# prune

Produce sequence of regression subtrees by pruning

## Syntax

``tree1 = prune(tree)``
``tree1 = prune(tree,Name=Value)``

## Description

````tree1 = prune(tree)` creates a copy of the regression tree `tree` with its optimal pruning sequence filled in.```

example

````tree1 = prune(tree,Name=Value)` creates a pruned tree with additional options specified by a single name-value argument.```

## Examples

collapse all

Load the `carsmall` data set. Consider `Horsepower` and `Weight` as predictor variables.

```load carsmall; X = [Weight Horsepower]; varNames = ["Weight" "Horsepower"];```

Grow a regression tree using the entire data set.

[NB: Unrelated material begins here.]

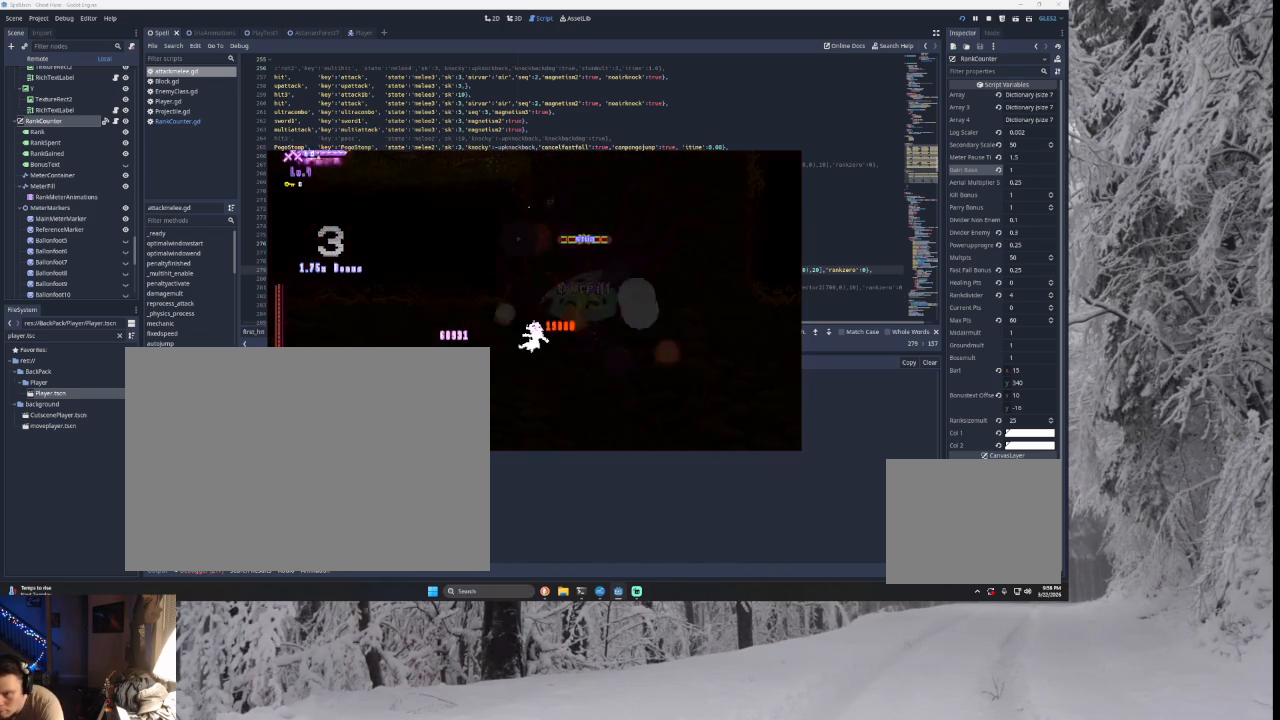
{"buttons": [], "left_stick": "center", "right_stick": "center", "events": [[33, "TRIANGLE", "up"], [67, "TRIANGLE", "down"], [333, "TRIANGLE", "up"]]}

View the tree.

`Mdl = fitrtree(X,MPG,PredictorNames=varNames)`
```Mdl = RegressionTree PredictorNames: {'Weight' 'Horsepower'} ResponseName: 'Y' CategoricalPredictors: [] ResponseTransform: 'none' NumObservations: 94 ```
`view(Mdl,Mode="graph");`

The regression tree has 16 pruning levels.

Prune the regression tree to pruning-level 10. View the pruned tree.

```MdlPruned = prune(Mdl,Level=10); view(MdlPruned,Mode="graph");```

The pruned tree has six pruning levels.

## Input Arguments

collapse all

Regression tree, specified as a `RegressionTree` object created using the `fitrtree` function.

### Name-Value Arguments

Specify optional pairs of arguments as `Name1=Value1,...,NameN=ValueN`, where `Name` is the argument name and `Value` is the corresponding value. Name-value arguments must appear after other arguments, but the order of the pairs does not matter.

Example: `tree1 = prune(tree,Level=10)` prunes the tree to level ten.

Before R2021a, use commas to separate each name and value, and enclose `Name` in quotes.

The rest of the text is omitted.